The whole drivetrain has been designed for the 7 speed SMG. It would not be possible to fit a 7 speed manual to the existing gearbox because the gears are not arranged in a conventional shift pattern. If BMW used a conventional manual, they really would have to use a 6 speed to satisfy the majority of the 'purists'. So now you are talking about two completely different transmissions with poorer performance for the 6 sp simply because of the gearing disadvantage.

How could BMW offer a car with 'less performance' than the car it is currently introducing?? No 205 mph top speed, no 13.9 sec 0-200 kph, the engineers wouldn't allow it IMO. Sorry, but as a manual 'purist' I can still understand why from an ultimate performance standpoint they can't go back now.
I think we have a winner.

There won't be a 7 sp H shift, there won't be a motorcycle style true sequential with straight-cut gears (too fragile, too noisy, and I don't think it can handle that kind of torque), and there certainly won't be a up and down lever with a clutch pedal (I mean, SMG already has the up and down lever, why add a clutch to complicate things?)

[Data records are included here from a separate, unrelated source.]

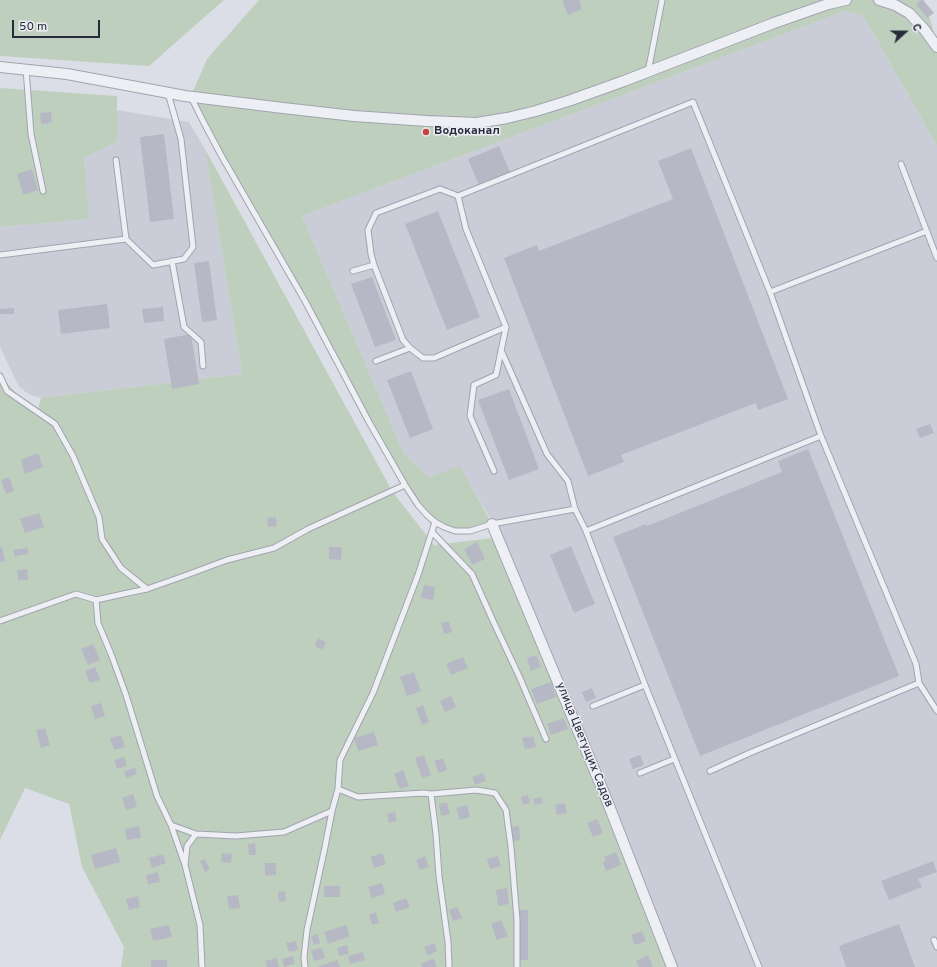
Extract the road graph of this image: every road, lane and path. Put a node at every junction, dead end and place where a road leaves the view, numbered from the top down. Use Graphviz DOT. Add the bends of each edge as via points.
graph roads {
  1 [pos="662,0"];
  2 [pos="846,0"];
  3 [pos="879,0"];
  4 [pos="937,47"];
  5 [pos="0,67"];
  6 [pos="26,69"];
  7 [pos="648,72"];
  8 [pos="167,92"];
  9 [pos="191,96"];
  10 [pos="116,160"];
  11 [pos="901,164"];
  12 [pos="43,191"];
  13 [pos="458,196"];
  14 [pos="927,231"];
  15 [pos="126,239"];
  16 [pos="0,255"];
  17 [pos="937,258"];
  18 [pos="172,261"];
  19 [pos="374,265"];
  20 [pos="353,271"];
  21 [pos="770,292"];
  22 [pos="506,327"];
  23 [pos="410,348"];
  24 [pos="501,350"];
  25 [pos="376,361"];
  26 [pos="203,366"];
  27 [pos="0,376"];
  28 [pos="821,436"];
  29 [pos="494,471"];
  30 [pos="405,485"];
  31 [pos="575,509"];
  32 [pos="435,522"];
  33 [pos="492,524"];
  34 [pos="586,531"];
  35 [pos="432,532"];
  36 [pos="146,589"];
  37 [pos="96,600"];
  38 [pos="0,621"];
  39 [pos="919,683"];
  40 [pos="645,685"];
  41 [pos="593,706"];
  42 [pos="937,711"];
  43 [pos="546,739"];
  44 [pos="674,759"];
  45 [pos="710,771"];
  46 [pos="640,773"];
  47 [pos="338,789"];
  48 [pos="431,794"];
  49 [pos="332,811"];
  50 [pos="171,825"];
  51 [pos="196,834"];
  52 [pos="185,865"];
  53 [pos="934,940"];
  54 [pos="937,947"];
  55 [pos="202,967"];
  56 [pos="305,967"];
  57 [pos="449,967"];
  58 [pos="517,967"];
  59 [pos="672,967"];
  60 [pos="759,967"];
  1 -- 7 [label="lane"];
  2 -- 7 [label="street" via="774,23"];
  3 -- 4 [label="street" via="908,13"];
  5 -- 6 [label="street"];
  6 -- 8 [label="street"];
  6 -- 12 [label="lane" via="31,134"];
  7 -- 9 [label="street" via="536,111 477,123 354,116"];
  8 -- 9 [label="street"];
  8 -- 18 [label="lane" via="181,139 193,247 184,259"];
  9 -- 30 [label="lane" via="221,155 305,301 365,416"];
  10 -- 15 [label="lane"];
  11 -- 14 [label="lane"];
  13 -- 19 [label="lane" via="440,188 376,213 368,230"];
  13 -- 21 [label="lane" via="693,102"];
  13 -- 22 [label="lane" via="466,229"];
  14 -- 17 [label="lane"];
  14 -- 21 [label="lane"];
  15 -- 16 [label="lane"];
  15 -- 18 [label="lane" via="153,265"];
  18 -- 26 [label="lane" via="184,327 201,342"];
  19 -- 20 [label="lane"];
  19 -- 23 [label="lane" via="403,340"];
  21 -- 28 [label="lane"];
  22 -- 23 [label="lane" via="434,358 423,358"];
  22 -- 24 [label="lane"];
  23 -- 25 [label="lane"];
  24 -- 29 [label="lane" via="496,375 474,385 470,416"];
  24 -- 31 [label="lane" via="547,454 568,481"];
  27 -- 36 [label="lane" via="7,391 55,424 73,456 99,517 102,539 120,568"];
  28 -- 34 [label="lane"];
  28 -- 39 [label="lane" via="916,664"];
  30 -- 32 [label="lane" via="418,505"];
  30 -- 36 [label="lane" via="308,529 274,548 227,560"];
  31 -- 33 [label="lane"];
  31 -- 34 [label="lane"];
  32 -- 33 [label="lane" via="455,531 470,531"];
  32 -- 35 [label="lane"];
  33 -- 59 [label="street, улица Цветущих Садов" via="604,793"];
  34 -- 40 [label="lane"];
  35 -- 43 [label="lane" via="472,574"];
  35 -- 47 [label="lane" via="373,693 340,760"];
  36 -- 37 [label="lane"];
  37 -- 38 [label="lane" via="76,594"];
  37 -- 50 [label="lane" via="98,623 126,695 157,796"];
  39 -- 42 [label="lane"];
  39 -- 45 [label="lane"];
  40 -- 41 [label="lane"];
  40 -- 44 [label="lane"];
  44 -- 46 [label="lane"];
  44 -- 60 [label="lane"];
  47 -- 48 [label="lane" via="358,797"];
  47 -- 49 [label="lane"];
  48 -- 57 [label="lane"];
  48 -- 58 [label="lane" via="476,790 495,793 506,810 517,920"];
  49 -- 51 [label="lane" via="284,832 236,836"];
  49 -- 56 [label="lane" via="307,930"];
  50 -- 51 [label="lane"];
  50 -- 52 [label="lane"];
  51 -- 52 [label="lane" via="187,846"];
  52 -- 55 [label="lane" via="200,925"];
  53 -- 54 [label="lane"];
}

I think it's time we accept that SMG/DSG style 'boxes are the future. I know for a fact that Ferrari's chief engineer has said publicly that if it were up to him, Ferrari would no longer sell any cars with traditional clutch-and-stick setups.

Have you guys even tried an SMG or DSG? I was in an Audi TT DSG the other week, and it's pretty amazing what it can do. This is what I said after I drove it:

Up and downshifts happen instantly, perfectly rev-matched and without a hint of weight balance upset. No jerks, no bobs, nothing. Downshifts are even more incredible – loud throttle blips and accomplished as smoothly. You can drop down aggressively into first gear and see the tachometer rev up near redline without any hesitation. How I wish I could shift like this with a conventional manual! The paddles on the wheel are nicely tactile, with short travel and clicks like those of a mouse.

Its greatest benefits aren't stop-and-go traffic, as someone said above, but its ability to shift very quickly while minimizing weight balance upset, especially on the downshifts. And you can keep both hands on the wheel at all times.

BMW M is about maximum performance. The point to realize is that it does not mean maximum tactility or maximum driver/car interaction. They leave that to the Italians or the British. And the SMG provides maximum performance, meaning maximum efficiency, maximum acceleration, maximum driver usability for most buyers.

I still prefer a traditional manual because it provides me the greatest pleasure (and I have no problem accepting that I can't do it as well as a machine), but I definitely see the future and SMG/DSG is it.